In 1879 Alexander Forrest first explored the Fitzroy River then pushed on in a North-Easterly direction to the Ord River. He reported that gold may be found in the East Kimberley and the land was excellent for gazing cattle. John Adams and Phil Saunders decided to test the rumour about the gold in the Kimberley and dollied a few ounces but did not find payable gold.

In 1883 the government sent the second Forrest expedition into the Kimberley and on this occasion the party included Mr Hardman a geologist.

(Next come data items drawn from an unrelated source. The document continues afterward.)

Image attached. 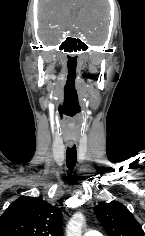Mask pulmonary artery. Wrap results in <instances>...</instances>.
Segmentation results:
<instances>
[{
	"label": "pulmonary artery",
	"mask_w": 145,
	"mask_h": 236,
	"mask_svg": "<svg viewBox=\"0 0 145 236\" xmlns=\"http://www.w3.org/2000/svg\"><path fill=\"white\" fill-rule=\"evenodd\" d=\"M84 236H102V235L96 230H88L85 232Z\"/></svg>",
	"instance_id": "obj_1"
}]
</instances>
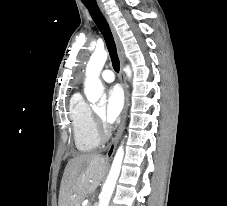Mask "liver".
I'll return each mask as SVG.
<instances>
[{
    "mask_svg": "<svg viewBox=\"0 0 227 206\" xmlns=\"http://www.w3.org/2000/svg\"><path fill=\"white\" fill-rule=\"evenodd\" d=\"M106 168V159L97 153L80 154L70 159L62 177L58 205L80 206L99 186Z\"/></svg>",
    "mask_w": 227,
    "mask_h": 206,
    "instance_id": "6515ba94",
    "label": "liver"
}]
</instances>
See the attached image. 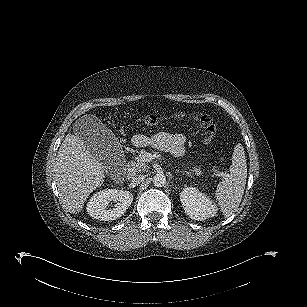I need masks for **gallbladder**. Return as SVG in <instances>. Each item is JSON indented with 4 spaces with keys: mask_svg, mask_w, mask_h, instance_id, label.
Returning <instances> with one entry per match:
<instances>
[{
    "mask_svg": "<svg viewBox=\"0 0 307 307\" xmlns=\"http://www.w3.org/2000/svg\"><path fill=\"white\" fill-rule=\"evenodd\" d=\"M79 134L85 146L107 166L121 153L117 140L93 120L84 123Z\"/></svg>",
    "mask_w": 307,
    "mask_h": 307,
    "instance_id": "gallbladder-1",
    "label": "gallbladder"
}]
</instances>
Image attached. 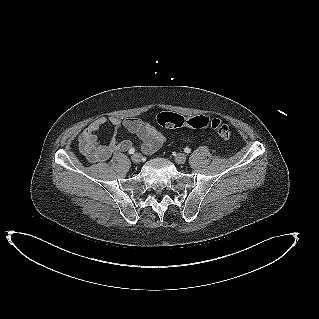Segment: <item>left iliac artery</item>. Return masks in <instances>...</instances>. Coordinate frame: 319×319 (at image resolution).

Hardman marked his map with several places that gold was likely to be found.

Acting on this information, Charles Hall and Jack was likely set sail in a skiff from Roebourne to Derby in early 1885. They traveled along the Fitzroy River, where they found the tracks of the Forrest party and followed the Elvire River.

Hall and Slattery found the first gold in 1885 in Halls Creek.

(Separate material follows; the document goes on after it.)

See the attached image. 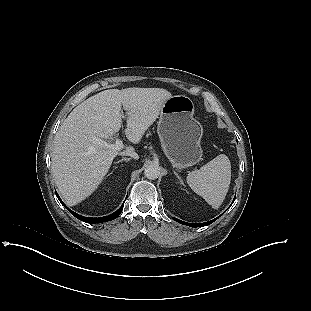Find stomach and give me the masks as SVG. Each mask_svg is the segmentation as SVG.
<instances>
[{"label": "stomach", "mask_w": 311, "mask_h": 311, "mask_svg": "<svg viewBox=\"0 0 311 311\" xmlns=\"http://www.w3.org/2000/svg\"><path fill=\"white\" fill-rule=\"evenodd\" d=\"M157 126L162 149L173 167L185 169L202 159L203 129L193 117L194 103L185 95L167 99L160 110Z\"/></svg>", "instance_id": "1"}]
</instances>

Gold was found at dead Finish Creek to the north, 12 miles to Brockman in the west and Mount Dockrell 70 miles to the south-west .Halls party struck payable gold almost from the start .After working for  a few week Halls returned to Derby with 200 ounces of gold and reported his find , the first in Western Australia.

Between 1885-1887 some 10,000 men landed in the Kimberley with the intention of finding gold but the conditions in Halls Creek were extremely rough with only a few finding gold of any quantity. Five thousand arrived at Wyndham and there was an endless procession from Queensland. Nobody knows how many died just getting to Halls Creek, crossing the waterless desert and crocodile infested waters - many simply turned back. When some of the men actually arrived at Halls Creek, dysentry,scurvy , sun- stroke  and simple thirst took it's toll.

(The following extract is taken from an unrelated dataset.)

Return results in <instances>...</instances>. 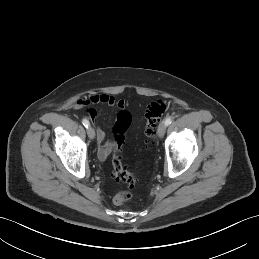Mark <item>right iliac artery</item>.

In the early days of the gold rush no records or statics were recorded for either the arrivals or deaths. The Government had applied a gold tax of two shillings and sixpence an ounce. It was a very unpopular levy with the miners where gold was so hard to find in Kimberley , the diggers avoided registering and the Government had a great deal of trouble collecting the tax or statistics of any kind.

Halls Creek was now a real shanty town of wood , stone, canvas, tin, bark and spinifex. Among the humpies were two hotels, a post office and a gold warden.

A lot of gold went out of the Kimberley via the Northern territory and it was rumoured that a gold buyer was to have taken 3,000 ounces of gold at a time out of Halls Creek. It is estimated that as much as 23,000 ounces ( nearly 650 kg ) of gold was taken from the fields around Halls Creek , some unoffical estimates were as 100,000 ounces.

After the 1885 - 1887 influx many went away leaving the diggings and when gold was found at Nullagine more miners left for this new find.

The gold rush lasted only a few years as machinery was too costly to transport and the gold finds, although good, was not enough to cover expenses. The rush started in Coolgardie so most prospectors moved on leaving only the mine shafts and many unmarked graves.

Another rush occurred during the depression when men who had no money or work , tried to survive by finding gold

In 1955 Halls Creek town site was relocated 15 kilometres to the west for easier and quicker access to the airport and on less rugged terrain so that expansion of town could take place.

One mine the Ruby Queen Mine kept operating until 1954 and even today the battery is still standing. The mine is in a state of collapse but work is carried out on the creeks around the shaft.